I took this photo in the middle of my scheduled long run on the west coast of the Big Island. There was a stretch where I was running on sand, and let me tell you that it’s really tough. I did the same thing for a brief stretch on Waikiki Beach earlier in the week.
I was away for a week, and while I did a general wrap on my travel blog, I want to cover the running portion here. My family and I split our time between Oahu and the Big Island. I had two runs on each island. The first one was a circuit around Diamond Head in Honolulu. It was challenging, compounded by a brief shower that added greatly to the humidity. The second one, the next day, was near and on Waikiki Beach. Even though this was also early (both runs started around 7:00am), I was again affected by the humidity.
The runs on the Big Island, on the other hand, were an issue of heat rather than humidity. Add to that the fact my last scheduled long run took place while I was there, and I got a little concerned, not least because I have no idea of where to run. I tried mapping one where I would go on the King’s Trail. But when I set off Saturday morning, I realized the trail is not suitable at all. Forced to improvise on the fly, I just went around the resort area where I was staying, including beaches and another attempt on the King’s Trail. Here’s a picture of what it looks like:
Dehydration and lack of water became an issue while I was on this trail. I returned to the townhouse where we were staying for a refill. I then made a point in the second half of going really slowly and stopping frequently. It was after 9:00am by this time, and the sun was already bearing down. My overall time on my feet was 3:50, about the same time as last week in Vancouver, but I figured that with the conditions I endured, it’s a remarkable achievement.

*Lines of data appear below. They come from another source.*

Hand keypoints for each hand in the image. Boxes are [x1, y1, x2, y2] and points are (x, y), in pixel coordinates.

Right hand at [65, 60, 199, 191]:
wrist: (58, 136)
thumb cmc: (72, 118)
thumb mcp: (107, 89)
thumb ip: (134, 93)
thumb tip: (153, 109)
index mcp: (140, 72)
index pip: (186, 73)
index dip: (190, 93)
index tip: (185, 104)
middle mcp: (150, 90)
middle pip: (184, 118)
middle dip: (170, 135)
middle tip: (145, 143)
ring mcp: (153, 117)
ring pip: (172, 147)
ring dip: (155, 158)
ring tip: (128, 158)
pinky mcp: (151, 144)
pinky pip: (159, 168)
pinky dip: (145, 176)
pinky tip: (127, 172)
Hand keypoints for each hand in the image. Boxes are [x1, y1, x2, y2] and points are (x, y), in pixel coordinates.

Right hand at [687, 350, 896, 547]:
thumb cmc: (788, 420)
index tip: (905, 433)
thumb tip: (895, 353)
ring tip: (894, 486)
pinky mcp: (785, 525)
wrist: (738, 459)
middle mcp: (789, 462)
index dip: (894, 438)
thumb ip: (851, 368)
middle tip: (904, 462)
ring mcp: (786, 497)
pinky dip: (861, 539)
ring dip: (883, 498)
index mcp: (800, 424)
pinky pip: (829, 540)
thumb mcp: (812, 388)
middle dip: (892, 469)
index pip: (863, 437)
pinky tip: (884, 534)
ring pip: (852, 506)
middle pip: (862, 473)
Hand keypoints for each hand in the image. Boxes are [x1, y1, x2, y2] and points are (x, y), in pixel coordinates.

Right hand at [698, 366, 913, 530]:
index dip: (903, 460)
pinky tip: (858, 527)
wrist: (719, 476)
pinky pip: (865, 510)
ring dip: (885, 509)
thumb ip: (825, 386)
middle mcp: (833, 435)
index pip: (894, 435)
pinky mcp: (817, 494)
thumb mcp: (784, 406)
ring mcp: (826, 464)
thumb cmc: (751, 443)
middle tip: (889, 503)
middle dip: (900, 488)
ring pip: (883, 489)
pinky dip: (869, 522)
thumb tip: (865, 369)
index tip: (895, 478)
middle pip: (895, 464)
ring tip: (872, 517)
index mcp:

I’m now entering week 2 of the three-week taper. I’m feeling great, and can’t wait to get to the start line for the Vancouver Marathon.
Now that my latest work contract has wound down, I’m prepping myself to return to the full-time job of finding a full-time job. But it also frees up a bit of time to focus in the last month of training for the Vancouver Marathon. It’s another turn of runemployment, and there’s some optimism on both fronts. My training has gone well, and I’m on track at making the start line for the marathon. The last work contract, while providing some stability and funds, has shown me that I can reach higher for the position that suits me better with my experience.
But first, a brief holiday – I’m heading to Hawaii with the family! Yes, it’s much needed, and I can’t wait to get in several “R”s while I’m there: rest, relaxation, reading, reflection, and running. Depending on the wifi access I get, I might post a photo a two. See you in a week!
I’m an East Vancouver boy, through and through. I’ve lived here since 1991, and I can’t imagine living anywhere else. After attending the latest #EastVanLove tweetup, I thought about my running in East Vancouver, particularly the long runs. Even within those, I’m thinking of the really long runs that are at least 20 km long. For those runs that start from and finish near my home, most of them extend beyond what’s considered East Vancouver. But I hadn’t thought about creating a long run entirely within East Vancouver. This route, which I ran this weekend, is almost 30 km, and is a decent cross-section of the entire Eastside.
I started here, at Crab Park. From here, I made my way along the industrial area and eventually on to Commercial Drive. It was nice to see the produce shops setting up and resisted the temptation to partake some coffee from many of the caffeine dens that line the Drive. After 8 kilometres, I ended up here at one of my favourite running places, John Hendry Park and Trout Lake.
I also ran next to the SkyTrain line, which itself was built over the route of the old interurbans that went from Vancouver to New Westminster and beyond. And after passing through Collingwood, Champlain Heights, and Everett Crowley Park, I made my way down to the riverfront. This is as far from Crab Park as you can get and still be in East Vancouver.
This one’s a real revelation, as I discovered there is a riverside trail for about 3 km. I’d previously run on a bike route that was placed further away from the river. I finished my Eastside tour by going through the Punjabi Market neighbourhood, Mountain View Cemetery, and finishing along Main Street to where it meets with Kingsway.
Running this made me realize how diverse East Vancouver is in terms of running terrain. It may not have the uninterrupted trails of the seawall, but for long runs, there is a lot to see. I’ll be glad to give a tour!